THE PROBLEM
Scan the records and identify every line in which the string "this" occurs, then return those lines.
BEGIN RECORDS TO PROCESS
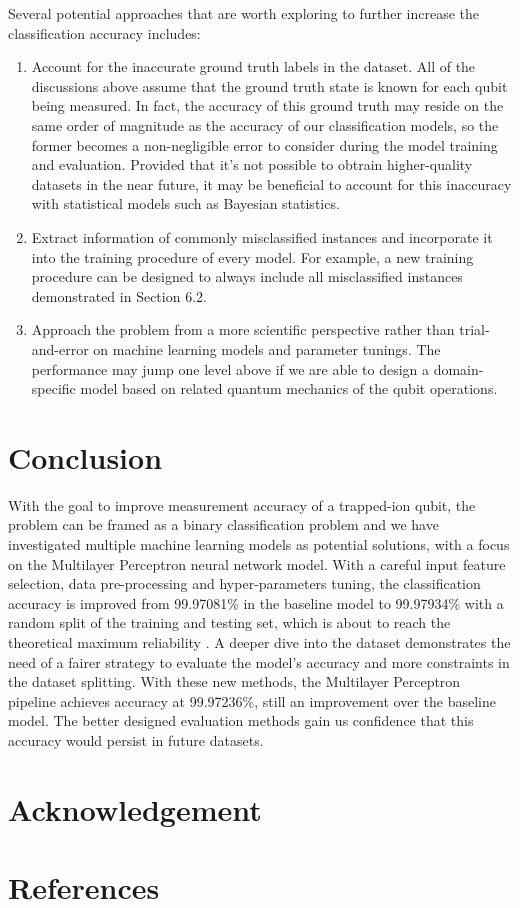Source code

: \documentclass[letterpaper,twocolumn,10pt]{article}
\begin{document}
Several potential approaches that are worth exploring to further increase the classification accuracy includes:

\begin{enumerate}
    \item 
    Account for the inaccurate ground truth labels in the dataset. All of the discussions above assume that the ground truth state is known for each qubit being measured. In fact, the accuracy of this ground truth may reside on the same order of magnitude as the accuracy of our classification models, so the former becomes a non-negligible error to consider during the model training and evaluation. Provided that it's not possible to obtrain higher-quality datasets in the near future, it may be beneficial to account for this inaccuracy with statistical models such as Bayesian statistics. 

    \item 
    Extract information of commonly misclassified instances and incorporate it into the training procedure of every model. For example, a new training procedure can be designed to always include all misclassified instances demonstrated in Section 6.2.

    \item 
    Approach the problem from a more scientific perspective rather than trial-and-error on machine learning models and parameter tunings. The performance may jump one level above if we are able to design a domain-specific model based on related quantum mechanics of the qubit operations.

\end{enumerate}

\section{Conclusion}

With the goal to improve measurement accuracy of a trapped-ion qubit, the problem can be framed as a binary classification problem and we have investigated multiple machine learning models as potential solutions, with a focus on the Multilayer Perceptron neural network model. With a careful input feature selection, data pre-processing and hyper-parameters tuning, the classification accuracy is improved from 99.97081\% in the baseline model to 99.97934\% with a random split of the training and testing set, which is about to reach the theoretical maximum reliability . A deeper dive into the dataset demonstrates the need of a fairer strategy to evaluate the model's accuracy and more constraints in the dataset splitting. With these new methods, the Multilayer Perceptron pipeline achieves accuracy at 99.97236\%, still an improvement over the baseline model. The better designed evaluation methods gain us confidence that this accuracy would persist in future datasets.


\section{Acknowledgement}

\section{References}
\end{document}
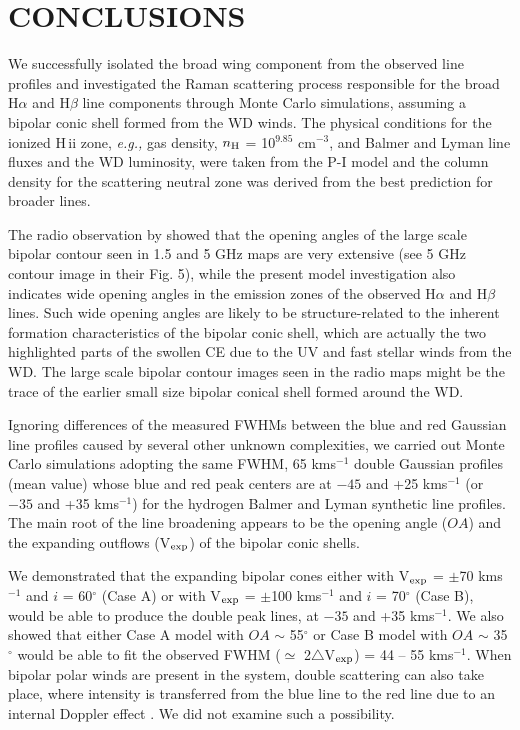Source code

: \documentclass[a4paper,fleqn,usenatbib,useAMS]{mnras}
\def\eg{{\it e.g.,} }
\def\ha{H{$\alpha$}}
\def\hb{H{$\beta$}}
\def\hii{H\,{\sc ii}}
\def\niii{N\,{\sc iii}}
\def\kms{km\hspace{1pt}s$^{-1}$}
\begin{document}
{{\section{CONCLUSIONS}

We successfully isolated  the broad wing component from the observed line profiles and investigated the Raman scattering process responsible for the  broad {\ha} and {\hb} line components through Monte Carlo simulations, assuming a bipolar conic shell formed from the WD winds. The physical conditions for the ionized {\hii} zone, \eg gas density, $n_{\rm H}$ = 10$^{9.85}$ cm$^{-3}$, and Balmer and Lyman line fluxes  and the WD luminosity, were taken from the P-I model and the column density for the scattering neutral zone was derived from the best prediction for broader lines.
{%

The radio observation by \citet{ken91} showed that the opening angles of the large scale bipolar contour seen in 1.5 and 5 GHz maps are very extensive (see 5 GHz contour image in their Fig. 5), while the present model investigation also indicates wide opening angles in the emission zones of the observed {\ha} and {\hb} lines. Such wide opening angles are likely to be structure-related to the inherent formation characteristics of the bipolar conic shell, which are actually the two highlighted parts of the swollen CE due to the UV and fast stellar winds from the WD. The large scale bipolar contour images seen in the radio maps might be the trace of the earlier small size bipolar conical shell formed around the WD.



Ignoring differences of the measured FWHMs between the blue and red Gaussian line profiles caused by several other unknown complexities, we carried out Monte Carlo simulations adopting the same FWHM, 65 {\kms} double Gaussian profiles (mean value) whose blue and red peak centers are at $-45$ and +25 {\kms} (or $-35$ and +35 {\kms}) for the hydrogen Balmer and Lyman synthetic line profiles. The main root of the line broadening appears to be the opening angle ($OA$) and the expanding outflows (V$_{\rm exp}$) of the bipolar conic shells.

We demonstrated that the expanding bipolar cones either with V$_{\rm exp}$ = $\pm$70 {\kms} and $i$ = 60$^{\circ}$ (Case A) or with V$_{\rm exp}$ = $\pm$100 {\kms} and $i$ = 70$^{\circ}$ (Case B), would be able to produce the double peak lines, at $-35$ and +35 {\kms}.
We also showed that either Case A model with $OA$ $\sim$ 55$^{\circ}$ or Case B model with  $OA$ $\sim$ 35$^{\circ}$ would be able to fit the observed FWHM ($\simeq$ 2$\triangle$V$_{\rm exp}$) = 44 -- 55 {\kms}. When bipolar polar winds are present in the system, double scattering can also take place, where intensity is transferred from the blue line to the red line due to an internal Doppler effect \citep{yoo02}.
We did not examine such a possibility.


}}}
\end{document}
END RECORDS TO PROCESS
ANSWER FOR THE TASK
    Account for the inaccurate ground truth labels in the dataset. All of the discussions above assume that the ground truth state is known for each qubit being measured. In fact, the accuracy of this ground truth may reside on the same order of magnitude as the accuracy of our classification models, so the former becomes a non-negligible error to consider during the model training and evaluation. Provided that it's not possible to obtrain higher-quality datasets in the near future, it may be beneficial to account for this inaccuracy with statistical models such as Bayesian statistics. 
With the goal to improve measurement accuracy of a trapped-ion qubit, the problem can be framed as a binary classification problem and we have investigated multiple machine learning models as potential solutions, with a focus on the Multilayer Perceptron neural network model. With a careful input feature selection, data pre-processing and hyper-parameters tuning, the classification accuracy is improved from 99.97081\% in the baseline model to 99.97934\% with a random split of the training and testing set, which is about to reach the theoretical maximum reliability . A deeper dive into the dataset demonstrates the need of a fairer strategy to evaluate the model's accuracy and more constraints in the dataset splitting. With these new methods, the Multilayer Perceptron pipeline achieves accuracy at 99.97236\%, still an improvement over the baseline model. The better designed evaluation methods gain us confidence that this accuracy would persist in future datasets.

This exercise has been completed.